BRADFORD West MP Naz Shah condemned "racist, misogynistic, hate-filled" trolls who abuse her on social media in an impassioned Commons speech yesterday.
Ms Shah was speaking during a debate in the House of Commons on online, anonymous abuse, where MPs shared their experiences and concerned over cowardly social media users who hide behind anonymous profiles to abuse other users.
Ms Shah has regularly been a target of abuse from social media trolls, and research has shown female MPs, particularly those of BAME background, receive a higher level of abuse than male counterparts.
The issue of online abuse has been thrust into the spotlight again with numerous tales of black footballers receiving racist abuse online, and hateful misogynistic abuse levelled at female users following the death of Sarah Everard in London earlier this month.

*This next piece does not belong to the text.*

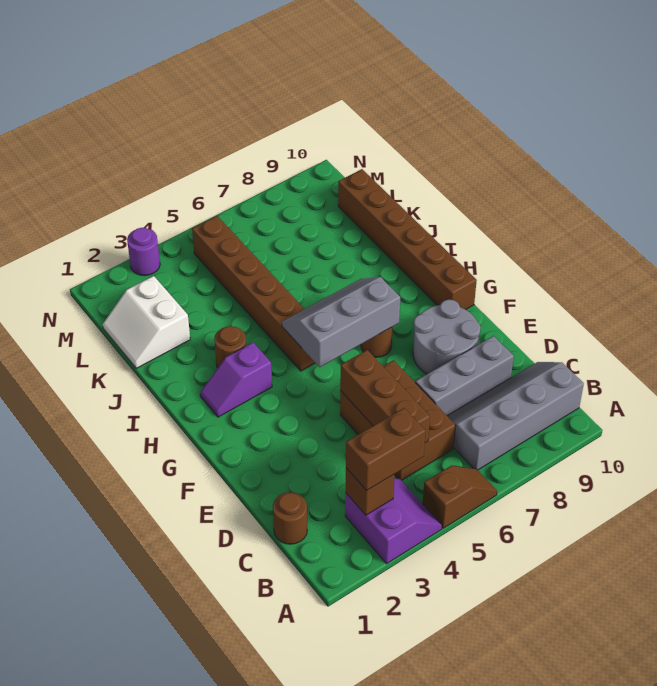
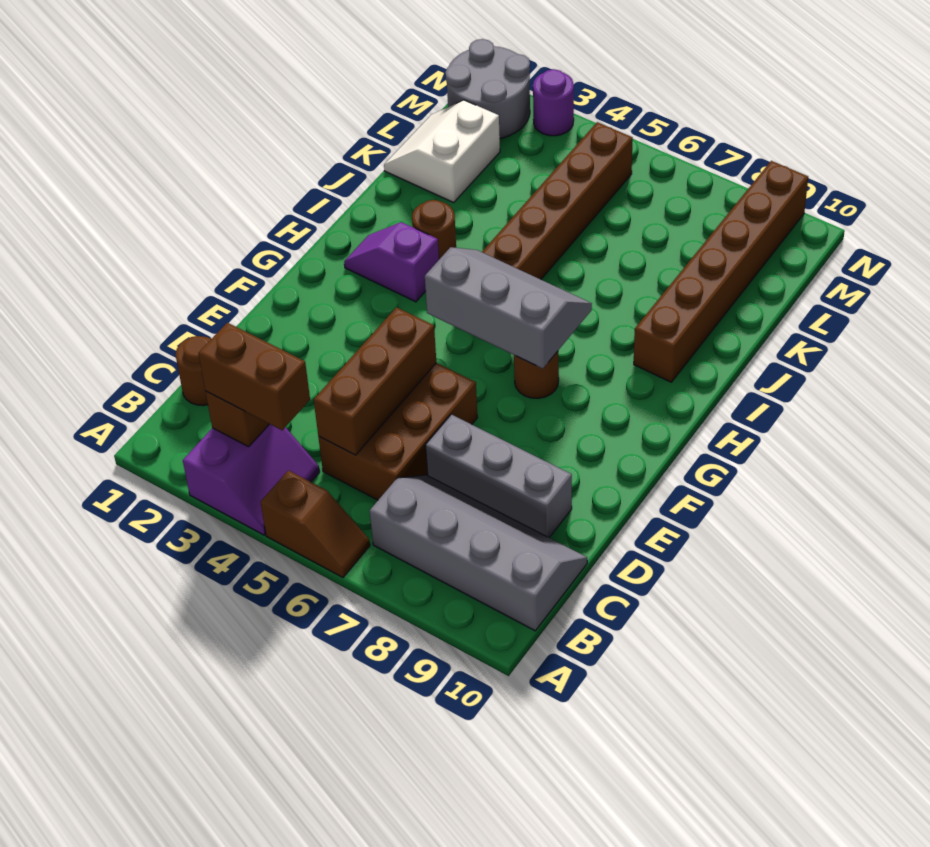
grey 2x2 round brick [413,299,481,374] -> grey 2x2 round brick moved to [445,39,530,138]
brown 1x6 brick [338,169,477,310] -> brown 1x6 brick moved to [634,161,808,382]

One of the highest profile incidents of online abuse Naz Shah has received was when Brexit-supporting Leave.EU posted a defamatory tweet calling her a "grooming gangs apologist" in 2019 which lead to a pile on of racist abuse and death threats, for which they were forced to apologise and pay damages.
In her speech yesterday Ms Shah said: "We all know how hurtful abuse can be, and yet for years we have allowed bucketsful of online abuse to go on by.

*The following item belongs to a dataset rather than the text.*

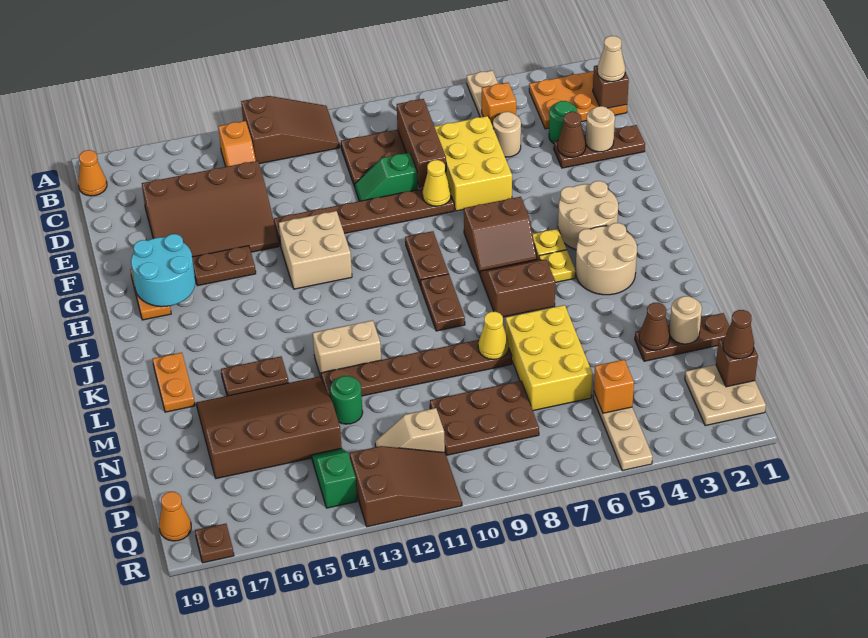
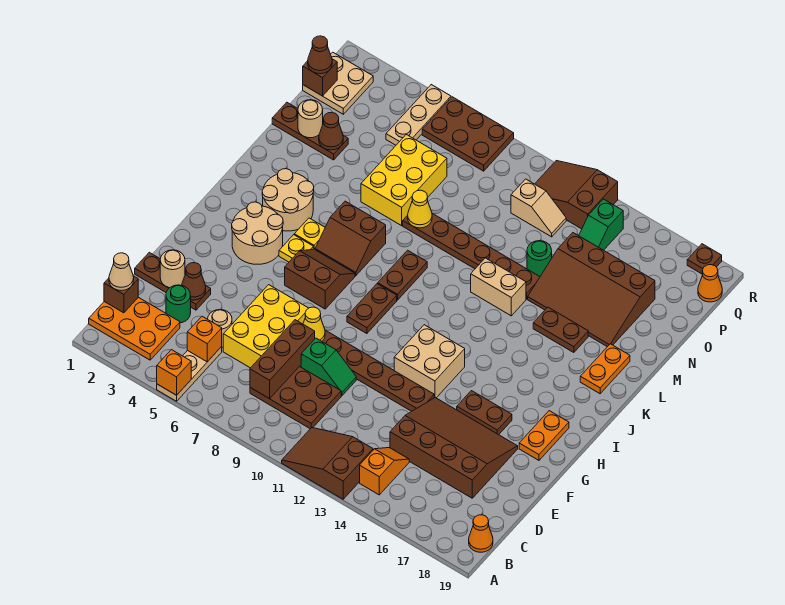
cyan 2x2 round brick [131,234,195,307] -> none
brown 2x3 plate [430,381,539,455] -> brown 2x3 plate moved to [422,97,514,171]
orange 1x1 brick [594,360,634,413] -> orange 1x1 brick moved to [157,350,191,395]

"The online space has allowed some individuals to mask their characters and express hate in ways that would be utterly unacceptable in the real world.
"I know at first hand the level of abuse, hate and online threats that I have faced over the years, and it is happening online today.
"I know at first hand how a single tweet—which was up for less than eight minutes—can be misrepresented and exaggerated to wrongfully define an individual and cause an avalanche of hate and abuse.
"Due to that one single tweet, an individual was sent to prison for threats that he made to my life and Leave.EU was sued for misrepresenting me.
"But what will happen to the hundreds of anonymous accounts whose Islamophobic, racist, misogynistic and hate-filled threats are left unchallenged on social media—the tweets of me wearing a hijab, falsely labelling me as an Islamist paedophile admirer, those describing me as a cancer that will lead to my destruction, and the hundreds of others that are still online today?
"In the real world we have hate crime laws and defamation laws, but for the anonymous trolls the online space has become a free-for-all.
"The very prejudices that we have fought to tackle over years have resurfaced online. It is almost as if the racism that was once expressed on the street has just moved anonymously online."